(Data under study):
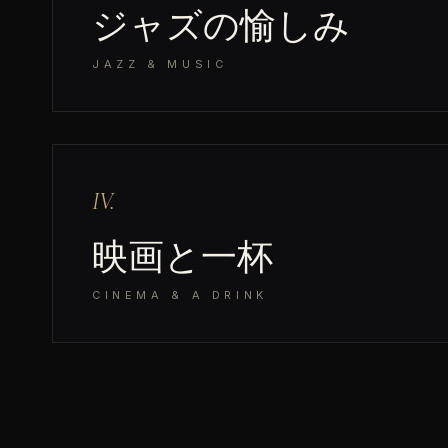
ジャズの愉しみ
JAZZ & MUSIC
IV.
映画と一杯
CINEMA & A DRINK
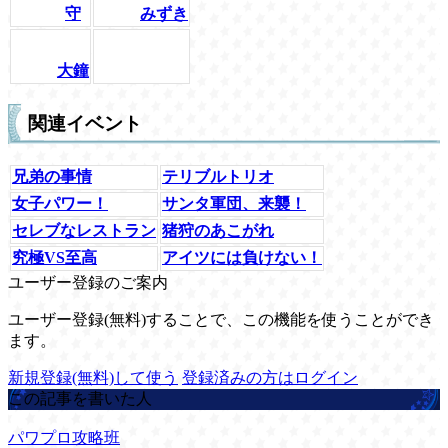
守
みずき
大鐘
関連イベント
兄弟の事情
テリブルトリオ
女子パワー！
サンタ軍団、来襲！
セレブなレストラン
猪狩のあこがれ
究極VS至高
アイツには負けない！
ユーザー登録のご案内
ユーザー登録(無料)することで、この機能を使うことができ
ます。
新規登録(無料)して使う
登録済みの方はログイン
この記事を書いた人
パワプロ攻略班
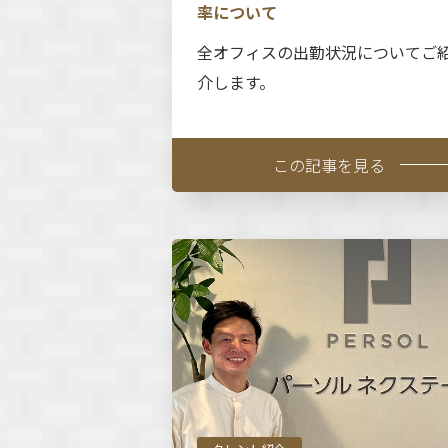
率について
全オフィスの出勤状況についてご
介します。
この記事を見る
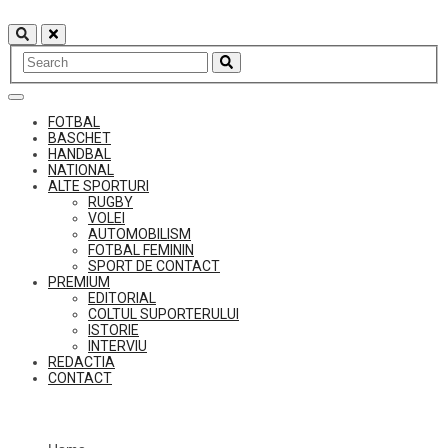
Skip
to
content
FOTBAL
BASCHET
HANDBAL
NATIONAL
ALTE SPORTURI
RUGBY
VOLEI
AUTOMOBILISM
FOTBAL FEMININ
SPORT DE CONTACT
PREMIUM
EDITORIAL
COLTUL SUPORTERULUI
ISTORIE
INTERVIU
REDACTIA
CONTACT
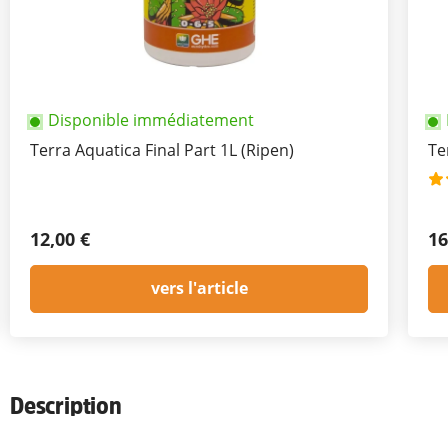
Disponible immédiatement
Terra Aquatica Final Part 1L (Ripen)
Te
12,00 €
16
vers l'article
Description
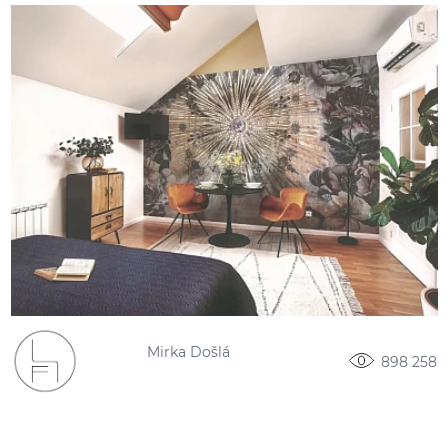
Mirka Došlá
898 258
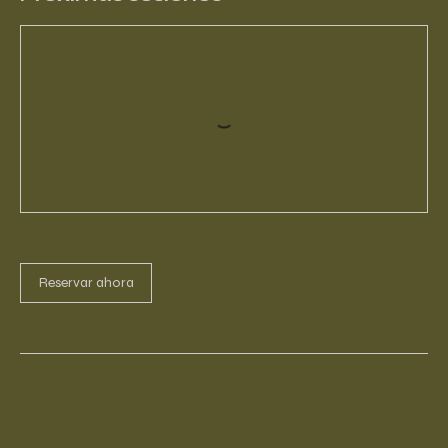
Reservar ahora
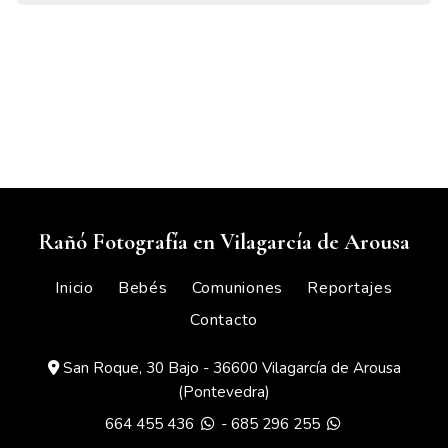
Rañó Fotografía en Vilagarcía de Arousa
Inicio
Bebés
Comuniones
Reportajes
Contacto
San Roque, 30 Bajo - 36600 Vilagarcía de Arousa
(Pontevedra)
664 455 436
-
685 296 255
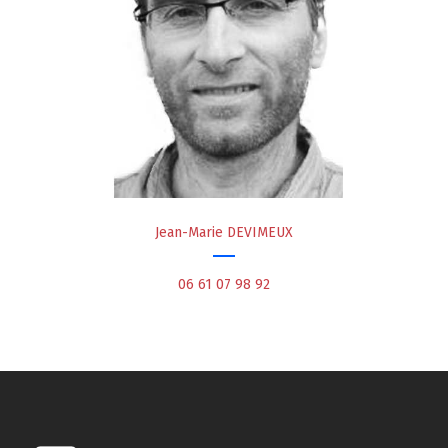
Jean-Marie DEVIMEUX
06 61 07 98 92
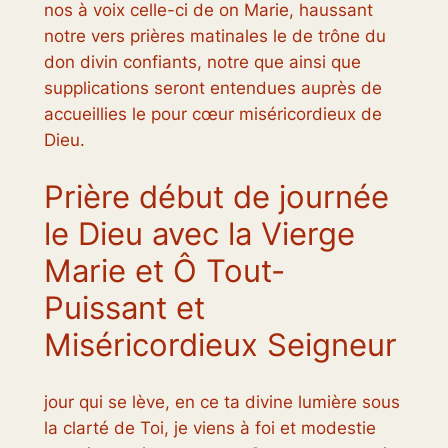
nos à voix celle-ci de on Marie, haussant
notre vers prières matinales le de trône du
don divin confiants, notre que ainsi que
supplications seront entendues auprès de
accueillies le pour cœur miséricordieux de
Dieu.
Prière début de journée
le Dieu avec la Vierge
Marie et Ô Tout-
Puissant et
Miséricordieux Seigneur
jour qui se lève, en ce ta divine lumière sous
la clarté de Toi, je viens à foi et modestie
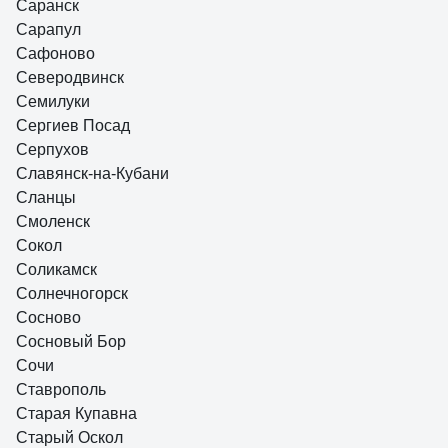
Саранск
Сарапул
Сафоново
Северодвинск
Семилуки
Сергиев Посад
Серпухов
Славянск-на-Кубани
Сланцы
Смоленск
Сокол
Соликамск
Солнечногорск
Сосново
Сосновый Бор
Сочи
Ставрополь
Старая Купавна
Старый Оскол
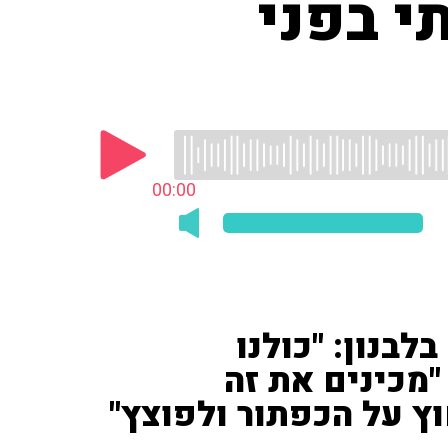
י בפני
00:00
בנון: "כולנו
"מכינים את זה
ץ על הכפתור ולפוצץ"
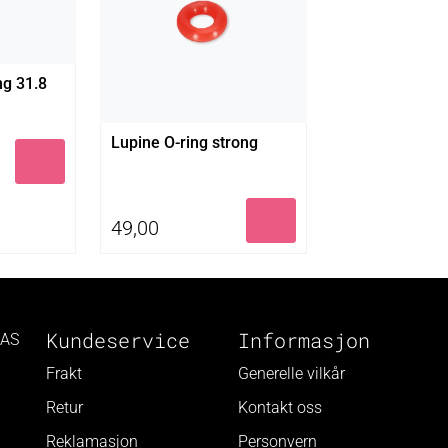
g 31.8
Lupine O-ring strong
49,00
Kundeservice
Informasjon
 AS
Frakt
Generelle vilkår
Retur
Kontakt oss
Reklamasjon
Personvern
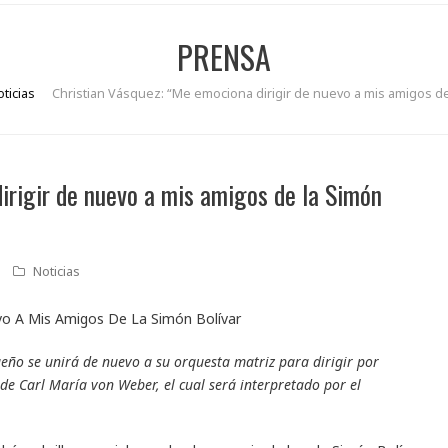
PRENSA
ticias
Christian Vásquez: “Me emociona dirigir de nuevo a mis amigos de
irigir de nuevo a mis amigos de la Simón
Noticias
ueño se unirá de nuevo a su orquesta matriz para dirigir por
 de Carl María von Weber, el cual será interpretado por el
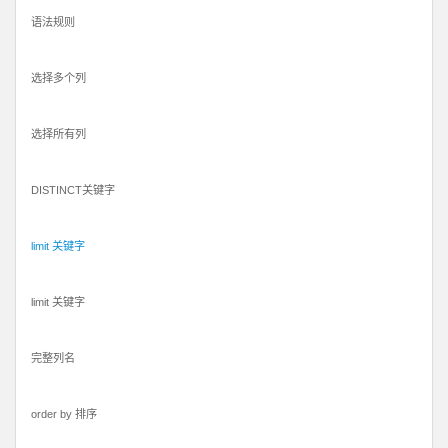
语法规则
选择多个列
选择所有列
DISTINCT关键字
limit 关键字
limit 关键字
完整列名
order by 排序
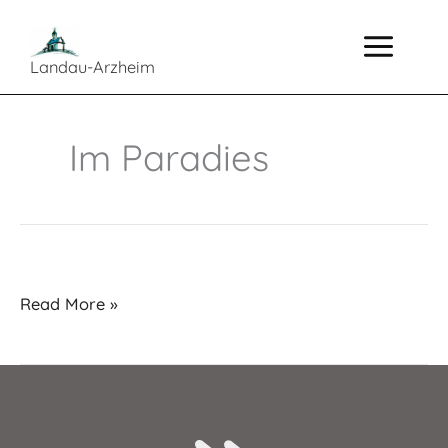
Zum
Inhalt
springen
Landau-Arzheim
Im Paradies
Testbeitrag
Read More »
Im
Paradies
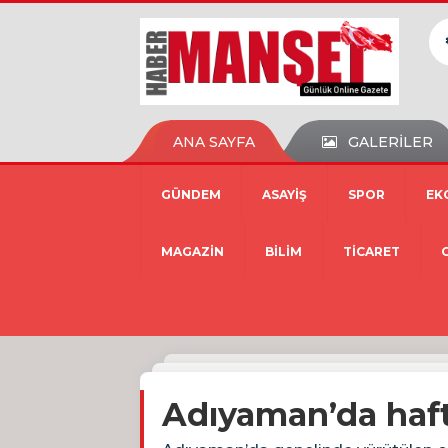
ANA SAYFA
GALERİLER
GÜNDEM
ASAYİŞ
SPOR
EK
MAGAZİN
BİLİM
TİCARET
Adıyaman’da haft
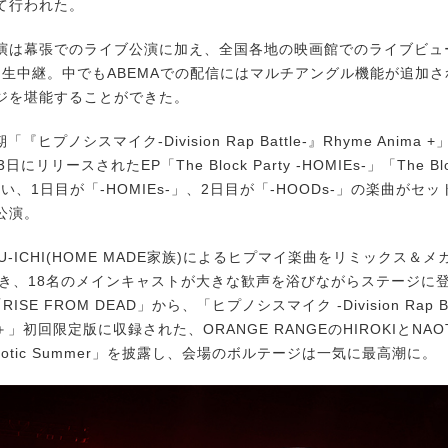
て行われた。
は幕張でのライブ公演に加え、全国各地の映画館でのライブビュ
でも生中継。中でもABEMAでの配信にはマルチアングル機能が追加
ジを堪能することができた。
『ヒプノシスマイク-Division Rap Battle-』Rhyme Anima
にリリースされたEP「The Block Party -HOMIEs-」「The Block
らい、1日目が「-HOMIEs-」、2日目が「-HOODs-」の楽曲がセ
公演。
U-ICHI(HOME MADE家族)によるヒプマイ楽曲をリミックス＆
続き、18名のメインキャストが大きな歓声を浴びながらステージに登
SE FROM DEAD」から、「ヒプノシスマイク -Division Rap Battle
ok ＋」初回限定版に収録された、ORANGE RANGEのHIROKIとN
notic Summer」を披露し、会場のボルテージは一気に最高潮に。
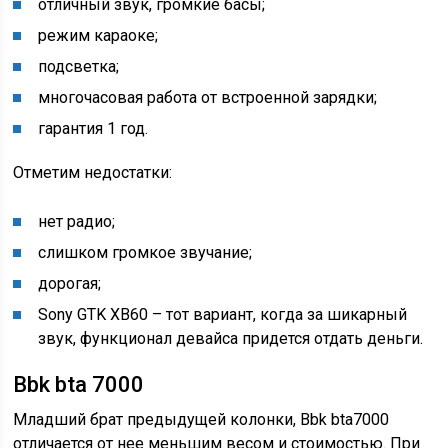
отличный звук, громкие басы;
режим караоке;
подсветка;
многочасовая работа от встроенной зарядки;
гарантия 1 год.
Отметим недостатки:
нет радио;
слишком громкое звучание;
дорогая;
Sony GTK XB60 – тот вариант, когда за шикарный
звук, функционал девайса придется отдать деньги.
Bbk bta 7000
Младший брат предыдущей колонки, Bbk bta7000
отличается от нее меньшим весом и стоимостью. При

(Problem requirements): In the listing above, find the line with "にリリースされたEP「The Block Party" and output it and every line after it up to and including the line with "Sony GTK XB60", exactly, minus the pictures.

(Expected answer):
にリリースされたEP「The Block Party -HOMIEs-」「The Block
らい、1日目が「-HOMIEs-」、2日目が「-HOODs-」の楽曲がセ
公演。
U-ICHI(HOME MADE家族)によるヒプマイ楽曲をリミックス＆
続き、18名のメインキャストが大きな歓声を浴びながらステージに登
SE FROM DEAD」から、「ヒプノシスマイク -Division Rap Battle
ok ＋」初回限定版に収録された、ORANGE RANGEのHIROKIとN
notic Summer」を披露し、会場のボルテージは一気に最高潮に。
отличный звук, громкие басы;
режим караоке;
подсветка;
многочасовая работа от встроенной зарядки;
гарантия 1 год.
Отметим недостатки:
нет радио;
слишком громкое звучание;
дорогая;
Sony GTK XB60 – тот вариант, когда за шикарный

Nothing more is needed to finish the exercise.